A memoir of the remarkable relationship between a young, single woman and the wild, beautiful deaf boy who, for a time, took the place of the son she’d lost, A THOUSAND VOICES is a song of love and grief and a profound meditation on the limits—and the limitlessness—of human language.
His name was Carlos. Carlos Louis Salazar. And when his mother had troubles, I more or less stole him. Or that’s what I always said. He was the son I wanted, and I did get him for a while.
So begins A THOUSAND VOICES. It traces the grand adventure, the whimsy, the confusion and sorrow of one boy’s third of a century, recounted by the woman who teaches him and takes him in. The friendship is filled with equal parts joy and adversity as Carlos, the young, deaf man at its center, struggles to find a purpose and place in the world. But at its deepest level, A THOUSAND VOICES stays a love story about language.
The story unfolds against the rich imagery of Utah’s high deserts and snow-swept mountains, the alpine forests of Idaho, and the wide boulevards of Montreal in the last decades of the last century.
Jeri meets Carlos in Utah when he is ten and she is twenty-four. They interest each other. He is wild-hearted and free-spirited, traits she applauds in herself and has only slightly subdued. He is a hellion; so was she. There are differences as well, and they point to the underlying themes of the book. He doesn’t know language; she teaches it. He was born deaf; she could always hear. He lives in a low-lying part of town she has never ventured into; she is up in the foothills, across several economic strata. Where his opportunities are circumscribed by ethnic background as well as economic disadvantage, hers are wide open.
Their acquaintance becomes an indispensable connection for both of them. She helps him learn to talk. In turn, she finds Carlos has much to teach her, and their communication is marked by a nuance, grace, and richness beyond words.

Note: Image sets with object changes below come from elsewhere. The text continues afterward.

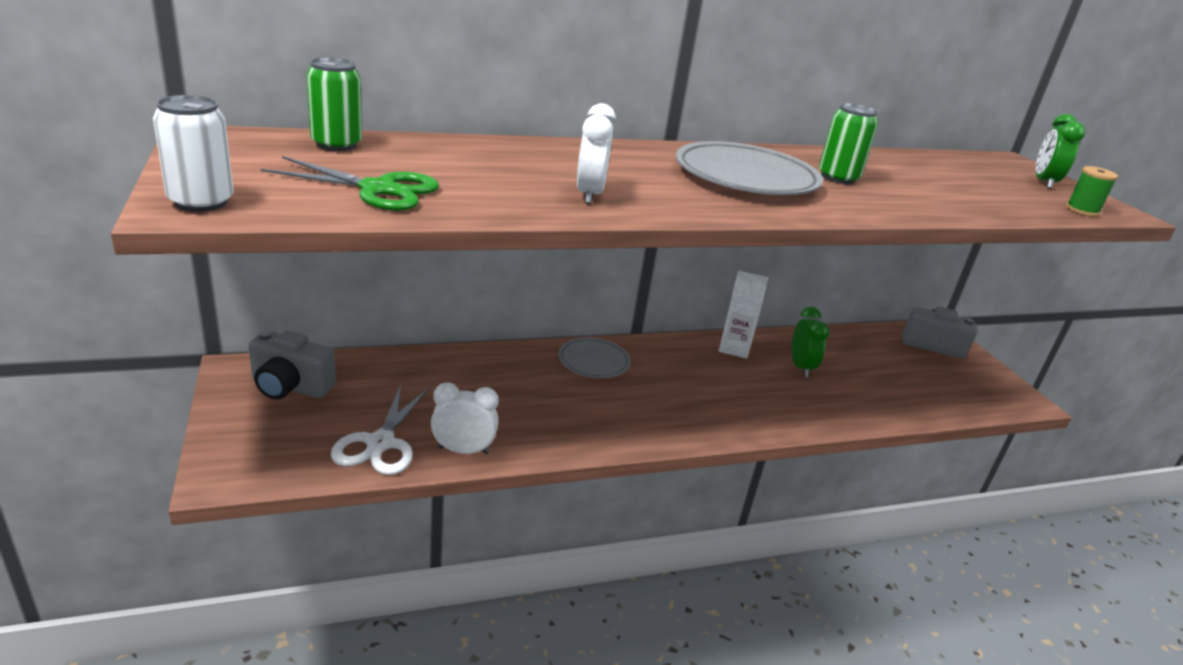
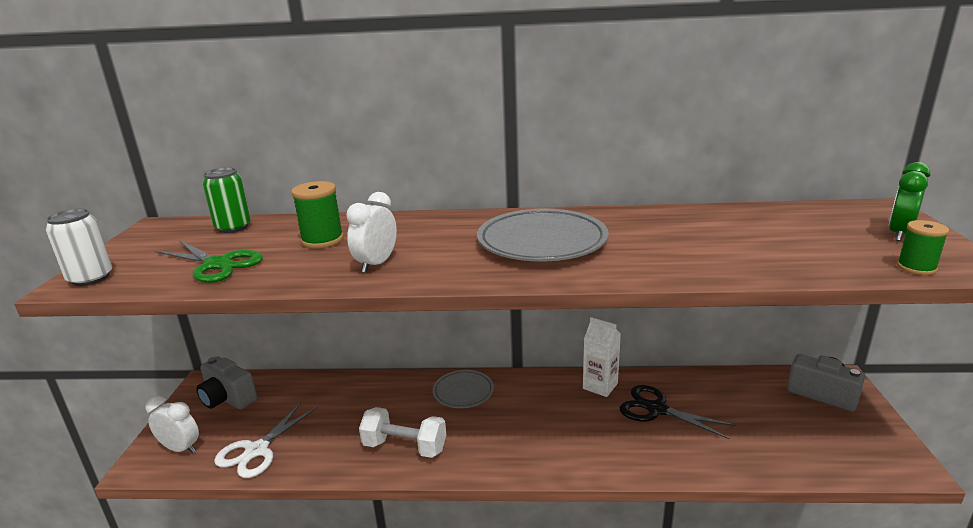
camera: 25 degrees right, 5 degrees down
(463, 450) = (311, 463): white clock -> white clock (181, 448)
(486, 166) = (322, 240): none -> green spool
(565, 423) = (405, 447): none -> white dumbbell
(800, 367) = (657, 409): green clock -> black scissors
(838, 178) = (641, 238): green can -> none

Jeri raises Carlos until he is fourteen when their adventures grow fewer as Carlos moves through his stormy teenage years. In his adolescence, he fathers a child he cannot raise, pursues self-destructive release in drugs, stealing, and fighting. The two weather that bewildering and in some ways devastating time, and Jeri stands by him as friend and guardian when the struggle for his life overtakes everything.